Roman navy


The naval forces of the ancient Roman state were instrumental in the Roman conquest of the Mediterranean Basin, but it never enjoyed the prestige of the Roman legions. Throughout their history, the Romans remained a primarily land-based people and relied partially on their more nautically inclined subjects, such as the Greeks and the Egyptians, to build their ships. Because of that, the navy was never completely embraced by the Roman state, and deemed somewhat "un-Roman".
In antiquity, navies and trading fleets did not have the logistical autonomy that modern ships and fleets possess, and unlike modern naval forces, the Roman navy even at its height never existed as an autonomous service but operated as an adjunct to the Roman army.
During the course of the First Punic War, the Roman navy was massively expanded and played a vital role in the Roman victory and the Roman Republic's eventual ascension to hegemony in the Mediterranean Sea. In the course of the first half of the 2nd century BC, Rome went on to destroy Carthage and subdue the Hellenistic kingdoms of the eastern Mediterranean, achieving complete mastery of the inland sea, which they called Mare Nostrum. The Roman fleets were again prominent in the 1st century BC in the wars against the pirates, and in the civil wars that brought down the Republic, whose campaigns ranged across the Mediterranean. In 31 BC, the great naval Battle of Actium ended the civil wars culminating in the final victory of Augustus and the establishment of the Roman Empire.

What is required.
Transcribe the passage on the Roman navy word for word, beginning at the words "During the course" and stopping after "the Roman Empire.".

Material provided.
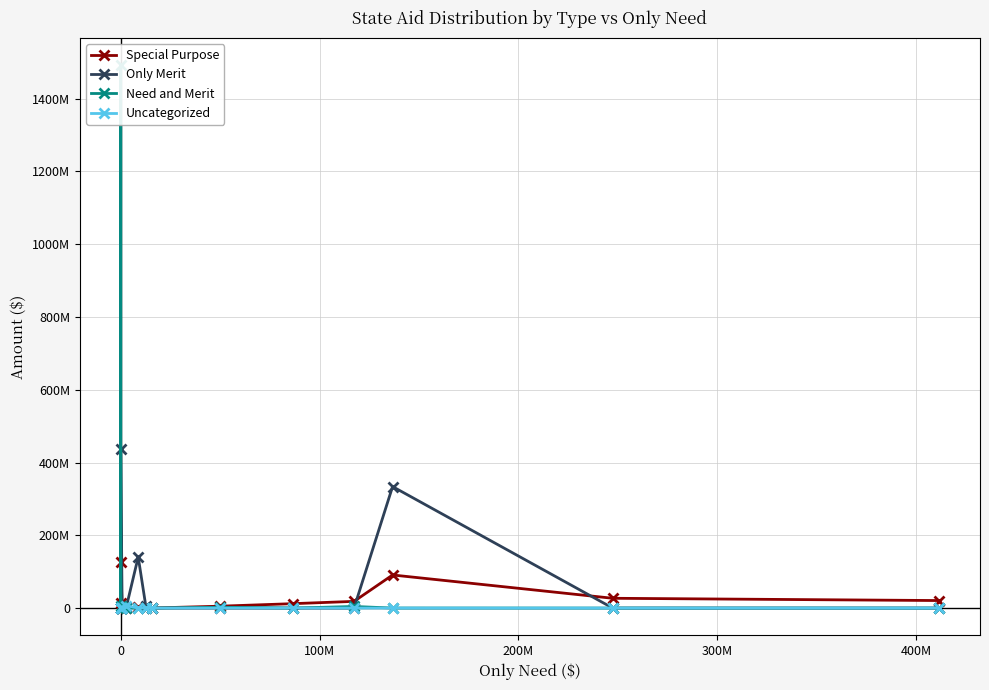

Rank the series by their maximum value, from lowest to highest.

Uncategorized, Special Purpose, Only Merit, Need and Merit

Response box.
During the course of the First Punic War, the Roman navy was massively expanded and played a vital role in the Roman victory and the Roman Republic's eventual ascension to hegemony in the Mediterranean Sea. In the course of the first half of the 2nd century BC, Rome went on to destroy Carthage and subdue the Hellenistic kingdoms of the eastern Mediterranean, achieving complete mastery of the inland sea, which they called Mare Nostrum. The Roman fleets were again prominent in the 1st century BC in the wars against the pirates, and in the civil wars that brought down the Republic, whose campaigns ranged across the Mediterranean. In 31 BC, the great naval Battle of Actium ended the civil wars culminating in the final victory of Augustus and the establishment of the Roman Empire.